3-11 odd, 29-33 odd, and 47

And Lucy, and the rest of you who have the same question, I know this won’t really answer *all* your questions, but consider this:

# Where do you need or use exponents in everyday life?

People who are not using math in their work or anything wouldn’t typically use exponents as such in normal life, since it doesn’t occur that often that you’d need to calculate 7 x 7 x 7 x 7 or 0.1 x 0.1 x 0.1 x 0.1 x 0.1 or other such calculations. Exponents are more or less just a shorthand notation for multiplying the same number by itself several times – and in normal life you just don’t need such often.

One example of how exponents do kind of connect with our everyday lives: when we speak about square feet, square meters, square inches, square miles, square kilometers or any other area units, or when we speak about cubic feet, cubic meters, cubic centimeters or any other such volume units.

The unit “square foot” is actually 1 foot x 1 foot, or (1 foot) squared, or (1 foot) to the power of 2. Similarly, a cubic foot is 1 foot x 1 foot x 1 foot, or (1 foot) cubed, or (1 foot) to the power of 3.

If you talk about SQUARE shaped areas, for example if you say “My room is twelve by twelve square”, you’re meaning your room is 12 feet x 12 feet, or 12^{2} square feet.

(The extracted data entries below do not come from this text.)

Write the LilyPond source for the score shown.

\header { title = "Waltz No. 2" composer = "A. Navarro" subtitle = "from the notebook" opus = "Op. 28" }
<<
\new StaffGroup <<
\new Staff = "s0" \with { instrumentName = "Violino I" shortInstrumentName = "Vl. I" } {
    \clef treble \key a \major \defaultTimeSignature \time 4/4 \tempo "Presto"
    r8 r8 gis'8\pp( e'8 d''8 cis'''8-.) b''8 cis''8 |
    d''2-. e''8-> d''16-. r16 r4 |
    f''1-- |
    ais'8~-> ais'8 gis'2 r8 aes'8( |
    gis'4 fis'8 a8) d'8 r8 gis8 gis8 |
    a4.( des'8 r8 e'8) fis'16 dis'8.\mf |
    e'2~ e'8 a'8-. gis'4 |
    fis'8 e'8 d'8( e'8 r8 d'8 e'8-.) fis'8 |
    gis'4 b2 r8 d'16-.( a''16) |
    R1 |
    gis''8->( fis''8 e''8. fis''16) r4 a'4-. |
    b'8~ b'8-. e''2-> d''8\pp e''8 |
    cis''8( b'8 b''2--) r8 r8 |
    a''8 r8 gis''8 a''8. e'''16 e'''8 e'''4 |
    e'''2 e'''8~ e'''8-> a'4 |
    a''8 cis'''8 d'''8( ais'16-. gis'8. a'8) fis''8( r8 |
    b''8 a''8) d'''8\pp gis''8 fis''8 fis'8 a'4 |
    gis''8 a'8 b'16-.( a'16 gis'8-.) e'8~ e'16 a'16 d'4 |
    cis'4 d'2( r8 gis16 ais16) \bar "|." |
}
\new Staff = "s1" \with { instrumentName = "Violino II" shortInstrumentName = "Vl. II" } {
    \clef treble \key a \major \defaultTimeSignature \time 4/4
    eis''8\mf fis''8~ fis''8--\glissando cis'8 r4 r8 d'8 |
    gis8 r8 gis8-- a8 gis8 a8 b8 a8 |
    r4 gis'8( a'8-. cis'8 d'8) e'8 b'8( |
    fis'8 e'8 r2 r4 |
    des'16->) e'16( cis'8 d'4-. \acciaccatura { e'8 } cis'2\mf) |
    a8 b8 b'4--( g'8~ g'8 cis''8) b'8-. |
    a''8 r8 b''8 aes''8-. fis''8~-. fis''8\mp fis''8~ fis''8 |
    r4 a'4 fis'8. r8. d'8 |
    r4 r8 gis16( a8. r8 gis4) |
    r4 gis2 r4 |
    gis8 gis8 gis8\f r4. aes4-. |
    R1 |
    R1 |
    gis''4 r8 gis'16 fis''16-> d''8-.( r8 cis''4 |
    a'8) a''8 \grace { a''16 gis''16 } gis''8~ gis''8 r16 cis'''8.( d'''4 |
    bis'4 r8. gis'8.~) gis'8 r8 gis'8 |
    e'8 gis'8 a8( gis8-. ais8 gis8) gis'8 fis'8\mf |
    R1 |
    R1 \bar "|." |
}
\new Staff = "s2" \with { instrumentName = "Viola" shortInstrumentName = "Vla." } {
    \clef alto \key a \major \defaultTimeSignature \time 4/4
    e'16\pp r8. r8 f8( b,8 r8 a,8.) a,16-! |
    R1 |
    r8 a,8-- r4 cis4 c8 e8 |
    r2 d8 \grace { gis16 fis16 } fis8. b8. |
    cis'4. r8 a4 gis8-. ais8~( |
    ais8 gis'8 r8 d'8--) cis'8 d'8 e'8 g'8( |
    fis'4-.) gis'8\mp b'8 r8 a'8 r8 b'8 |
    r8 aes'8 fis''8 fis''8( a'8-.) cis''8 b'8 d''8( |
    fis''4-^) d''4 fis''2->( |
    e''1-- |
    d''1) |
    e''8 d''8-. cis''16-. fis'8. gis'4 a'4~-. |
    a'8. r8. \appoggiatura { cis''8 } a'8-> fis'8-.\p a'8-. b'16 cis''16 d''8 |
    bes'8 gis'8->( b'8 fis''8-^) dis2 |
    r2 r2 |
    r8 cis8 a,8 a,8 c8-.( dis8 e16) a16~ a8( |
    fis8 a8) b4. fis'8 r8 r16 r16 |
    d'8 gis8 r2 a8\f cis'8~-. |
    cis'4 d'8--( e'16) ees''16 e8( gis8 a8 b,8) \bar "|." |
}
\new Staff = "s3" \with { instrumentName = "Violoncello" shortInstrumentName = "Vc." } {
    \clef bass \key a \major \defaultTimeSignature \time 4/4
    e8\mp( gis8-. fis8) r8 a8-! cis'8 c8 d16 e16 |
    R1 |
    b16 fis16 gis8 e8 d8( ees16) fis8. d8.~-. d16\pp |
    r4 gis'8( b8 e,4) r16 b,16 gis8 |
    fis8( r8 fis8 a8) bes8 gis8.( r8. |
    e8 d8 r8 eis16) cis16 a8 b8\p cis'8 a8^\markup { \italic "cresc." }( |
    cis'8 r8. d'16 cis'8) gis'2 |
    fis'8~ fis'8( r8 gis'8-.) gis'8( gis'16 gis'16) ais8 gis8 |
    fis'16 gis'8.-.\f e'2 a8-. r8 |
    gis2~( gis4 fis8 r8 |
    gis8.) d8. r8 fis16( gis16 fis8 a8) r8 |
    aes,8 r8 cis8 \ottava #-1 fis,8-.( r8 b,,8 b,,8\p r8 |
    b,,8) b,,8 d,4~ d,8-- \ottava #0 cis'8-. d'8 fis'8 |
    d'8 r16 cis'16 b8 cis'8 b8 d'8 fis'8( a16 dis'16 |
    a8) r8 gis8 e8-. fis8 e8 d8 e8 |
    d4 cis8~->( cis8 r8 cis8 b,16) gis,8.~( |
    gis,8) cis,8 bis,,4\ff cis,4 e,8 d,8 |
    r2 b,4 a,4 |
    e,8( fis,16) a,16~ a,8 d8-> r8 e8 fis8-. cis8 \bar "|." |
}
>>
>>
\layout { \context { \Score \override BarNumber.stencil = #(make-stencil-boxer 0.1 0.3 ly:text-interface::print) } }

Another kind of indirect example is if you talk about extremely tiny or extremely big quantities. For example, the term ‘nanometer’ means 10^{-9} meter. The prefix ‘nano’ means the number 10^{-9} – an extremely small number. Or, within computer world you often see megabytes, gigabytes, terabytes. “Mega” means 10^{6} or one million, “giga” means 10^{9}, and “tera” means 10^{12}. Or megahertz – million hertz.